My rate was 17% on a brand new $65,000 house with 50% down and a payment of $300 per month 1200 sqft

A $291,000 house in 1992 would have been a mansion and not very average.

In the 1990s, inflation started to calm down a bit. The average mortgage rate in 1990 was 10.13%, but it slowly fell, finally dipping to 6.49% in 1998.

https://www.rocketmortgage.com/learn...-30-year-fixed


I bought a 5000 sqft house in the 80s when the interest rates were 18% and nobody was buying because of the interest rates ,so people were owner financing no money down,desperate to sell,I rode it out until the interest rates dropped,sold that house for a profit and used that profit as the down payment on the new house to have a small mortgage.

The interest rates were irrelevant,still needed a place to live.

What percentage of the home buying population fall under the adverage category?

It’s like the auto dealers offering no money down 1% interest to qualifying buyers IE:850 credit score.

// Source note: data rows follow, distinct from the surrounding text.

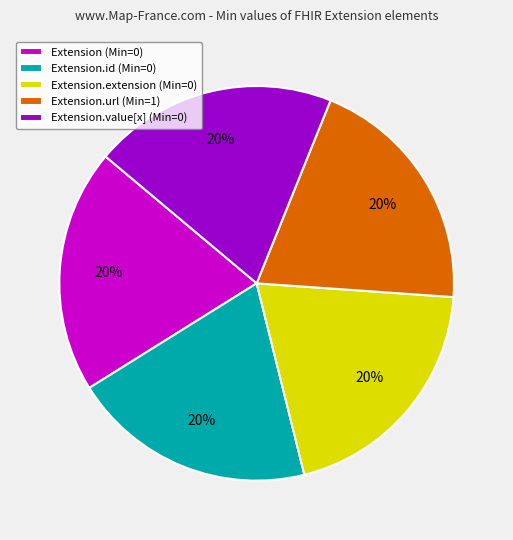

To the nearest percent, what is the average slice percentage?

20%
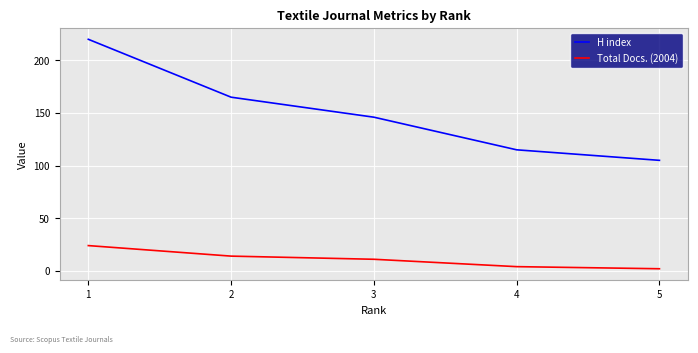

True or false: H index and Total Docs. (2004) cross at least once.

False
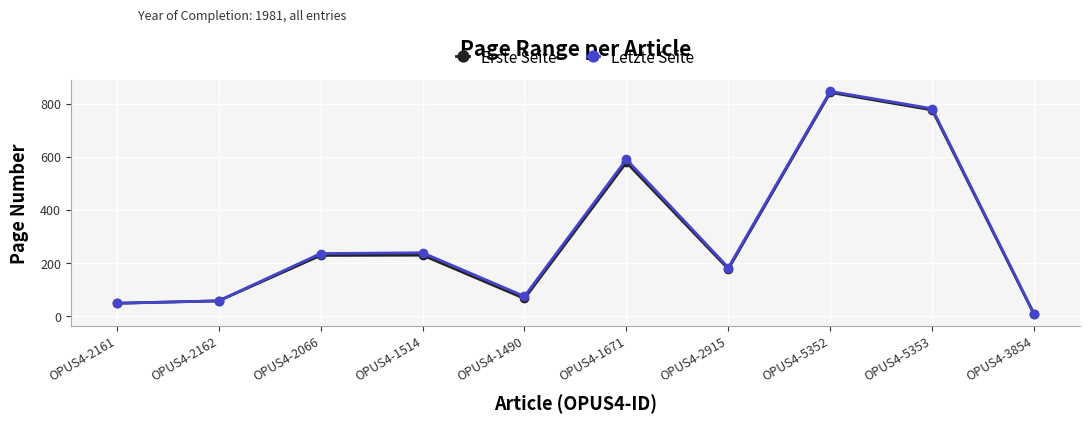

At which category is the sum across all series the highest?

OPUS4-5352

The point was the interest rate did not matter,long term the house provided a roof and has been paid for over 15 years now providing $3000 a month rental income.

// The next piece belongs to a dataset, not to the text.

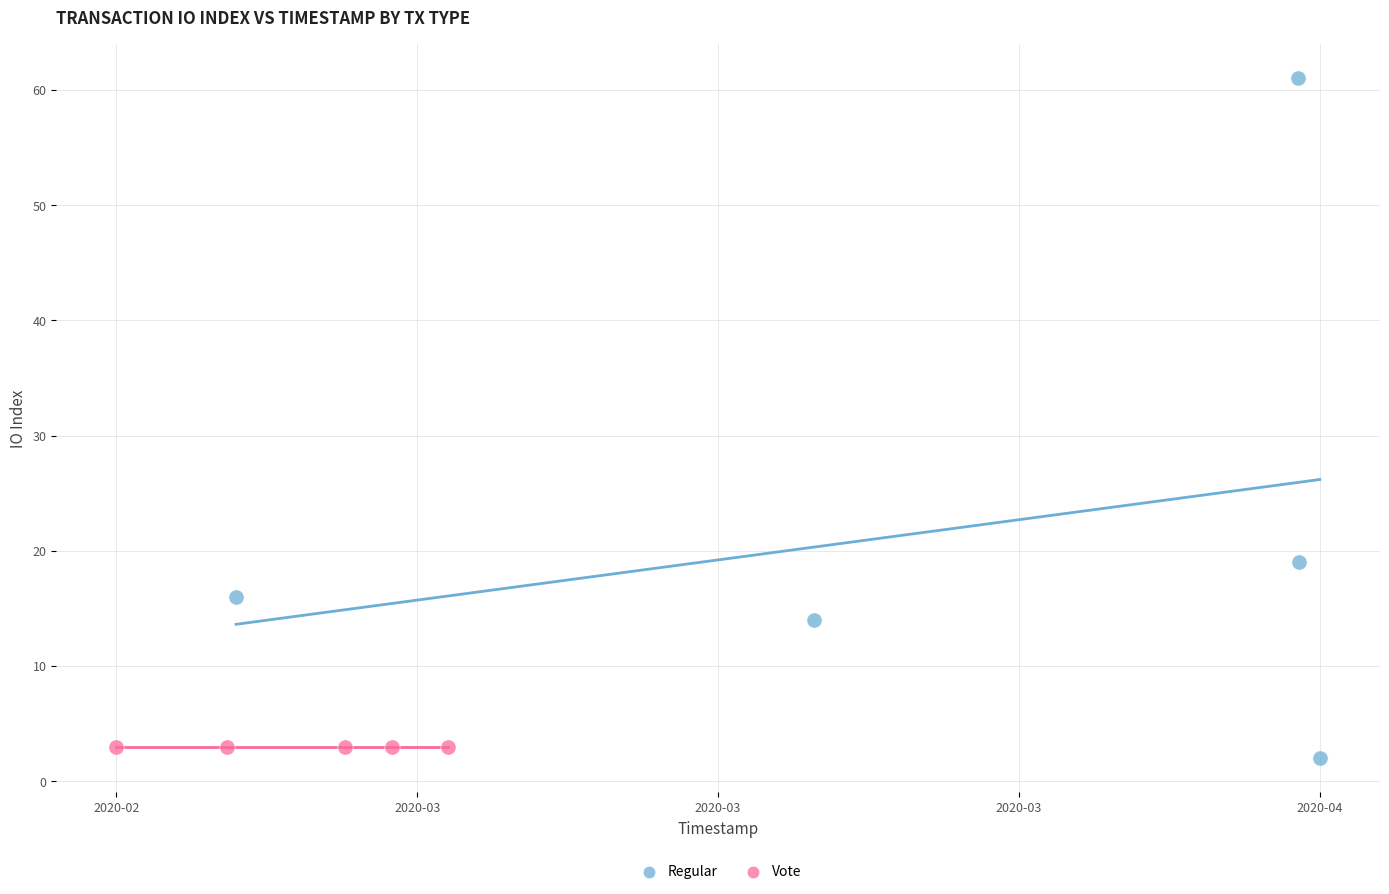

Which series contains the highest Y value?

Regular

It was no different back then,making sacrifices while raising a family in order to set up for a non dependent on others future.

No different then the next house I have now,bought 2 crappy houses for $6000 during the last crash in neighborhoods that nobody wanted to live in ,at the time people were still claiming they could not afford to buy a house even in a rock bottom crash.

Now in theory I can live on my boat and collect $9k a month in rental income on properties that I purchased at time when people said they could not afford to buy.

You do not need a lot of money to build wealth,you just need time,I know waitresses that now live in $500k houses that they bought way back then and struggled to pay the mortgage.

You do not set yourself up for retirement by paying somebody else rent for life.

But it is not how much you make it how it’s you spend it and to what lengths are you willing to go to in order to achieve your goals.

Thats what makes this country so great,you have that opportunity,in a lot of countries you do not.

I could not buy those houses for $6k in Orlando at that time of the crash,so I moved to Tampa where I could,no different then if I was sitting here saying I am priced out of the Florida market with a family and not a lot of money or young with no family.

I would be loading up the Uhaul and moving to Detroit where I could buy something if that’s what my goals truly were.

That’s the problem though,people fall into that trap of the more debt you have the more value you have when the goal is when it comes to retirement is to have no debt.

For somebody young and looking to build wealth in real estate so they can retire early,right now Detroit is a gold mine that offers opportunities that very few other cities have,people are too obsessed with trying to have that perfect little world right now and worry about the future later.

When you are young it seems like time is forever but as you get older it starts to speed up really quick and people get caught up in that part that says - to late now .
Godamn! You posted a fucking chapter in response to my ONE SENTANCE post on what are factual numbers for mortgage rates when you claim to have paid double the average rate in 1992. You are a fucking idiot. Go back to Sun City and get off this page.